Moab and Ammon (vers. 8-11) are, as often in the past, linked together, both being illegitimately descended from fallen Lot (Genesis 19:33-38). They too will be judged nationally in the last days, when the remnant of Jehovah’s people shall possess them. “This shall they have for their pride, because they have reproached and magnified themselves against the people of the Lord of hosts” (ver. 10). For centuries they have been under God’s hand. They shall be fully dealt with at the time of the end. For us they speak of those who, having a name to live, are dead: who, professing to be of the family of God, were never truly born again, but are “strange children,” in whom is no faith. We see them all about us in the so-called “church,” saying, “I am rich, and increased with goods, and have need of nothing,” while in God’s sight they are “wretched, and miserable, and poor, and blind, and naked.” It is the proud, Christless professors of the day who look with contempt and pity on any who seek to be guided only by the Word of God, and press the need of new birth giving life eternal.
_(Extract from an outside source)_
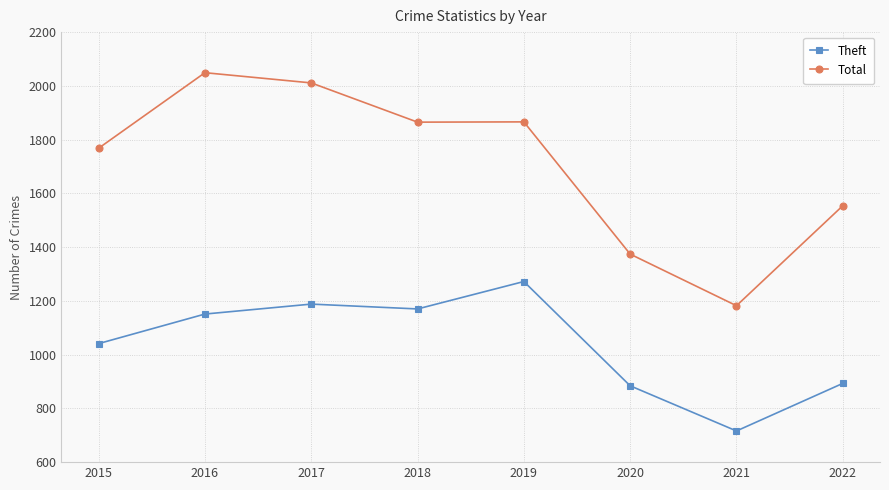

The Theft series shows 1823 at 2015. True or false?

False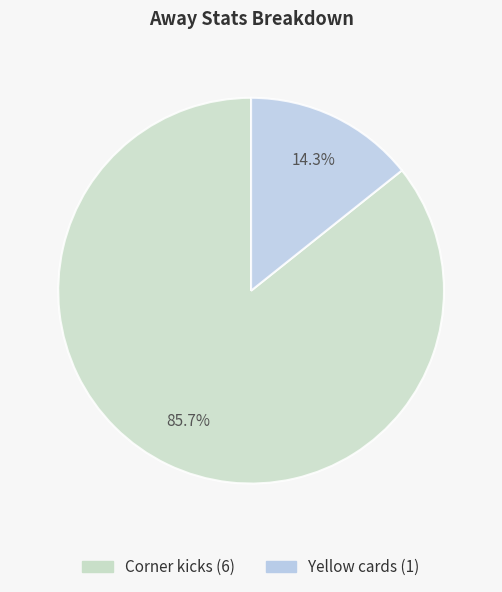

To the nearest percent, what is the average slice percentage?

50%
Ethiopia and Assyria are appropriately joined together, Nineveh being the chief city of the latter (vers. 12-15). Man in the darkness of nature -the Ethiopian unable to change his skin-and man in his pride and haughtiness, having no sense of need whatever-of these do the two nations speak: on all, such desolation is soon to fall. We get a full description of Nineveh’s doom in Nahum’s prophecy. She shall never rise again. For Ethiopia there is yet hope, when she shall stretch out her hands unto God (Psalms 68:31).
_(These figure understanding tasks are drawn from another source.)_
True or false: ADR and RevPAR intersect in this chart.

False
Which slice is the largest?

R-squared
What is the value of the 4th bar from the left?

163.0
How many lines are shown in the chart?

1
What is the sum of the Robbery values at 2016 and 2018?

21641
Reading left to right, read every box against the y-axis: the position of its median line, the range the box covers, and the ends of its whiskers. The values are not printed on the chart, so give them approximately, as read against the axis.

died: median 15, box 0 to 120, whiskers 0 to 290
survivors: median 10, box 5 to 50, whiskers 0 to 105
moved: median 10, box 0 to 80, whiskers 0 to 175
The true significance of Nineveh is given in verse 15: “This is the rejoicing city that dwelt carelessly, that said in her heart, I am, and there is none beside me.” It is man all-sufficient in himself, utterly indifferent to God, living in pleasure on the earth, and nourishing his heart as in a day of slaughter. But the hour of his doom is about to strike, when he will learn that power belongs to God alone.